What is expected: From the listing below, set down exactly the lines between the one holding "X207010Y622300D03*" and the one holding "X444500Y38100D03*", inclusive. No other line is wanted.
Start of Task inputs
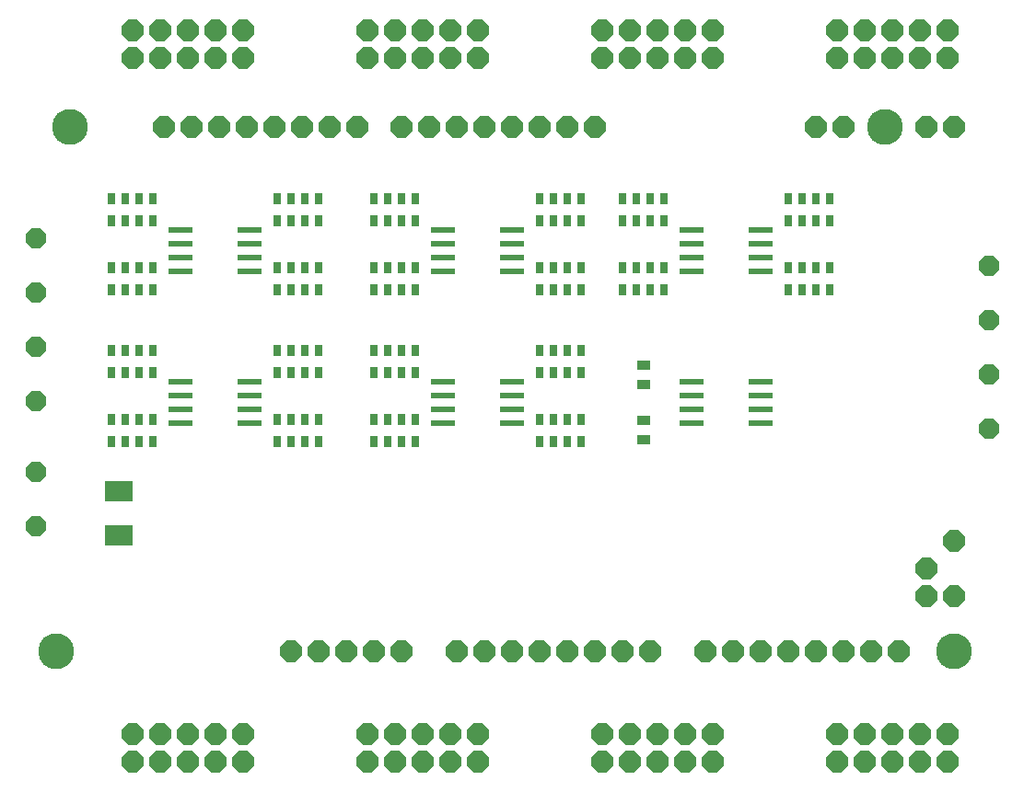
<source format=gts>
G04 EAGLE Gerber X2 export*
%TF.Part,Single*%
%TF.FileFunction,Other,Top Soldermask*%
%TF.FilePolarity,Positive*%
%TF.GenerationSoftware,Autodesk,EAGLE,8.7.1*%
%TF.CreationDate,2018-04-05T21:50:13Z*%
G75*
%MOMM*%
%FSLAX34Y34*%
%LPD*%
%AMOC8*
5,1,8,0,0,1.08239X$1,22.5*%
G01*
%ADD10P,2.144431X8X112.500000*%
%ADD11C,3.301600*%
%ADD12P,2.048207X8X202.500000*%
%ADD13P,2.048207X8X22.500000*%
%ADD14P,2.144431X8X22.500000*%
%ADD15P,2.144431X8X202.500000*%
%ADD16R,2.501600X1.901600*%
%ADD17R,2.301600X0.601600*%
%ADD18R,0.751600X1.101600*%
%ADD19R,1.301600X0.901600*%


D10*
X704850Y139700D03*
X730250Y139700D03*
X755650Y139700D03*
X781050Y139700D03*
X806450Y139700D03*
X831850Y139700D03*
X857250Y139700D03*
X679450Y139700D03*
X781050Y622300D03*
X806450Y622300D03*
X476250Y139700D03*
X501650Y139700D03*
X527050Y139700D03*
X552450Y139700D03*
X577850Y139700D03*
X603250Y139700D03*
X628650Y139700D03*
X450850Y139700D03*
X425450Y622300D03*
X450850Y622300D03*
X476250Y622300D03*
X501650Y622300D03*
X527050Y622300D03*
X552450Y622300D03*
X577850Y622300D03*
X400050Y622300D03*
X207010Y622300D03*
X232410Y622300D03*
X257810Y622300D03*
X283210Y622300D03*
X308610Y622300D03*
X334010Y622300D03*
X359410Y622300D03*
X181610Y622300D03*
X882650Y215900D03*
X908050Y241300D03*
X882650Y190500D03*
X908050Y190500D03*
X882650Y622300D03*
X908050Y622300D03*
X298450Y139700D03*
X323850Y139700D03*
X349250Y139700D03*
X374650Y139700D03*
X400050Y139700D03*
D11*
X95250Y622300D03*
X82550Y139700D03*
X844550Y622300D03*
X908050Y139700D03*
D12*
X939800Y344100D03*
X939800Y394100D03*
X939800Y444100D03*
X939800Y494100D03*
D13*
X63500Y519500D03*
X63500Y469500D03*
X63500Y419500D03*
X63500Y369500D03*
D14*
X800100Y685800D03*
X800100Y711200D03*
X825500Y685800D03*
X825500Y711200D03*
X850900Y685800D03*
X850900Y711200D03*
X876300Y685800D03*
X876300Y711200D03*
X901700Y685800D03*
X901700Y711200D03*
D15*
X901700Y63500D03*
X901700Y38100D03*
X876300Y63500D03*
X876300Y38100D03*
X850900Y63500D03*
X850900Y38100D03*
X825500Y63500D03*
X825500Y38100D03*
X800100Y63500D03*
X800100Y38100D03*
D14*
X584200Y685800D03*
X584200Y711200D03*
X609600Y685800D03*
X609600Y711200D03*
X635000Y685800D03*
X635000Y711200D03*
X660400Y685800D03*
X660400Y711200D03*
X685800Y685800D03*
X685800Y711200D03*
D15*
X685800Y63500D03*
X685800Y38100D03*
X660400Y63500D03*
X660400Y38100D03*
X635000Y63500D03*
X635000Y38100D03*
X609600Y63500D03*
X609600Y38100D03*
X584200Y63500D03*
X584200Y38100D03*
D14*
X368300Y685800D03*
X368300Y711200D03*
X393700Y685800D03*
X393700Y711200D03*
X419100Y685800D03*
X419100Y711200D03*
X444500Y685800D03*
X444500Y711200D03*
X469900Y685800D03*
X469900Y711200D03*
D15*
X469900Y63500D03*
X469900Y38100D03*
X444500Y63500D03*
X444500Y38100D03*
X419100Y63500D03*
X419100Y38100D03*
X393700Y63500D03*
X393700Y38100D03*
X368300Y63500D03*
X368300Y38100D03*
D14*
X152400Y685800D03*
X152400Y711200D03*
X177800Y685800D03*
X177800Y711200D03*
X203200Y685800D03*
X203200Y711200D03*
X228600Y685800D03*
X228600Y711200D03*
X254000Y685800D03*
X254000Y711200D03*
D15*
X254000Y63500D03*
X254000Y38100D03*
X228600Y63500D03*
X228600Y38100D03*
X203200Y63500D03*
X203200Y38100D03*
X177800Y63500D03*
X177800Y38100D03*
X152400Y63500D03*
X152400Y38100D03*
D13*
X63500Y304400D03*
X63500Y254400D03*
D16*
X139700Y286950D03*
X139700Y246450D03*
D17*
X260140Y349250D03*
X260140Y361850D03*
X260140Y374550D03*
X260140Y387250D03*
X197060Y349250D03*
X197060Y361950D03*
X197060Y374650D03*
X197060Y387350D03*
D18*
X323850Y416400D03*
X311150Y416400D03*
X298450Y416400D03*
X285750Y416400D03*
X323850Y396400D03*
X311150Y396400D03*
X298450Y396400D03*
X285750Y396400D03*
X323850Y352900D03*
X311150Y352900D03*
X298450Y352900D03*
X285750Y352900D03*
X323850Y332900D03*
X311150Y332900D03*
X298450Y332900D03*
X285750Y332900D03*
X133350Y332900D03*
X146050Y332900D03*
X158750Y332900D03*
X171450Y332900D03*
X133350Y352900D03*
X146050Y352900D03*
X158750Y352900D03*
X171450Y352900D03*
X133350Y396400D03*
X146050Y396400D03*
X158750Y396400D03*
X171450Y396400D03*
X133350Y416400D03*
X146050Y416400D03*
X158750Y416400D03*
X171450Y416400D03*
D17*
X260140Y488950D03*
X260140Y501550D03*
X260140Y514250D03*
X260140Y526950D03*
X197060Y488950D03*
X197060Y501650D03*
X197060Y514350D03*
X197060Y527050D03*
D18*
X323850Y556100D03*
X311150Y556100D03*
X298450Y556100D03*
X285750Y556100D03*
X323850Y536100D03*
X311150Y536100D03*
X298450Y536100D03*
X285750Y536100D03*
X323850Y492600D03*
X311150Y492600D03*
X298450Y492600D03*
X285750Y492600D03*
X323850Y472600D03*
X311150Y472600D03*
X298450Y472600D03*
X285750Y472600D03*
X133350Y472600D03*
X146050Y472600D03*
X158750Y472600D03*
X171450Y472600D03*
X133350Y492600D03*
X146050Y492600D03*
X158750Y492600D03*
X171450Y492600D03*
X133350Y536100D03*
X146050Y536100D03*
X158750Y536100D03*
X171450Y536100D03*
X133350Y556100D03*
X146050Y556100D03*
X158750Y556100D03*
X171450Y556100D03*
D17*
X501440Y488950D03*
X501440Y501550D03*
X501440Y514250D03*
X501440Y526950D03*
X438360Y488950D03*
X438360Y501650D03*
X438360Y514350D03*
X438360Y527050D03*
D18*
X565150Y556100D03*
X552450Y556100D03*
X539750Y556100D03*
X527050Y556100D03*
X565150Y536100D03*
X552450Y536100D03*
X539750Y536100D03*
X527050Y536100D03*
X565150Y492600D03*
X552450Y492600D03*
X539750Y492600D03*
X527050Y492600D03*
X565150Y472600D03*
X552450Y472600D03*
X539750Y472600D03*
X527050Y472600D03*
X374650Y472600D03*
X387350Y472600D03*
X400050Y472600D03*
X412750Y472600D03*
X374650Y492600D03*
X387350Y492600D03*
X400050Y492600D03*
X412750Y492600D03*
X374650Y536100D03*
X387350Y536100D03*
X400050Y536100D03*
X412750Y536100D03*
X374650Y556100D03*
X387350Y556100D03*
X400050Y556100D03*
X412750Y556100D03*
D17*
X501440Y349250D03*
X501440Y361850D03*
X501440Y374550D03*
X501440Y387250D03*
X438360Y349250D03*
X438360Y361950D03*
X438360Y374650D03*
X438360Y387350D03*
D18*
X565150Y416400D03*
X552450Y416400D03*
X539750Y416400D03*
X527050Y416400D03*
X565150Y396400D03*
X552450Y396400D03*
X539750Y396400D03*
X527050Y396400D03*
X565150Y352900D03*
X552450Y352900D03*
X539750Y352900D03*
X527050Y352900D03*
X565150Y332900D03*
X552450Y332900D03*
X539750Y332900D03*
X527050Y332900D03*
X374650Y332900D03*
X387350Y332900D03*
X400050Y332900D03*
X412750Y332900D03*
X374650Y352900D03*
X387350Y352900D03*
X400050Y352900D03*
X412750Y352900D03*
X374650Y396400D03*
X387350Y396400D03*
X400050Y396400D03*
X412750Y396400D03*
X374650Y416400D03*
X387350Y416400D03*
X400050Y416400D03*
X412750Y416400D03*
D17*
X730040Y488950D03*
X730040Y501550D03*
X730040Y514250D03*
X730040Y526950D03*
X666960Y488950D03*
X666960Y501650D03*
X666960Y514350D03*
X666960Y527050D03*
D18*
X793750Y556100D03*
X781050Y556100D03*
X768350Y556100D03*
X755650Y556100D03*
X793750Y536100D03*
X781050Y536100D03*
X768350Y536100D03*
X755650Y536100D03*
X793750Y492600D03*
X781050Y492600D03*
X768350Y492600D03*
X755650Y492600D03*
X793750Y472600D03*
X781050Y472600D03*
X768350Y472600D03*
X755650Y472600D03*
X603250Y472600D03*
X615950Y472600D03*
X628650Y472600D03*
X641350Y472600D03*
X603250Y492600D03*
X615950Y492600D03*
X628650Y492600D03*
X641350Y492600D03*
X603250Y536100D03*
X615950Y536100D03*
X628650Y536100D03*
X641350Y536100D03*
X603250Y556100D03*
X615950Y556100D03*
X628650Y556100D03*
X641350Y556100D03*
D17*
X730040Y349250D03*
X730040Y361850D03*
X730040Y374550D03*
X730040Y387250D03*
X666960Y349250D03*
X666960Y361950D03*
X666960Y374650D03*
X666960Y387350D03*
D19*
X622300Y384700D03*
X622300Y402700D03*
X622300Y333900D03*
X622300Y351900D03*
M02*

</source>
End of Task inputs
Answer to the problem:
X207010Y622300D03*
X232410Y622300D03*
X257810Y622300D03*
X283210Y622300D03*
X308610Y622300D03*
X334010Y622300D03*
X359410Y622300D03*
X181610Y622300D03*
X882650Y215900D03*
X908050Y241300D03*
X882650Y190500D03*
X908050Y190500D03*
X882650Y622300D03*
X908050Y622300D03*
X298450Y139700D03*
X323850Y139700D03*
X349250Y139700D03*
X374650Y139700D03*
X400050Y139700D03*
D11*
X95250Y622300D03*
X82550Y139700D03*
X844550Y622300D03*
X908050Y139700D03*
D12*
X939800Y344100D03*
X939800Y394100D03*
X939800Y444100D03*
X939800Y494100D03*
D13*
X63500Y519500D03*
X63500Y469500D03*
X63500Y419500D03*
X63500Y369500D03*
D14*
X800100Y685800D03*
X800100Y711200D03*
X825500Y685800D03*
X825500Y711200D03*
X850900Y685800D03*
X850900Y711200D03*
X876300Y685800D03*
X876300Y711200D03*
X901700Y685800D03*
X901700Y711200D03*
D15*
X901700Y63500D03*
X901700Y38100D03*
X876300Y63500D03*
X876300Y38100D03*
X850900Y63500D03*
X850900Y38100D03*
X825500Y63500D03*
X825500Y38100D03*
X800100Y63500D03*
X800100Y38100D03*
D14*
X584200Y685800D03*
X584200Y711200D03*
X609600Y685800D03*
X609600Y711200D03*
X635000Y685800D03*
X635000Y711200D03*
X660400Y685800D03*
X660400Y711200D03*
X685800Y685800D03*
X685800Y711200D03*
D15*
X685800Y63500D03*
X685800Y38100D03*
X660400Y63500D03*
X660400Y38100D03*
X635000Y63500D03*
X635000Y38100D03*
X609600Y63500D03*
X609600Y38100D03*
X584200Y63500D03*
X584200Y38100D03*
D14*
X368300Y685800D03*
X368300Y711200D03*
X393700Y685800D03*
X393700Y711200D03*
X419100Y685800D03*
X419100Y711200D03*
X444500Y685800D03*
X444500Y711200D03*
X469900Y685800D03*
X469900Y711200D03*
D15*
X469900Y63500D03*
X469900Y38100D03*
X444500Y63500D03*
X444500Y38100D03*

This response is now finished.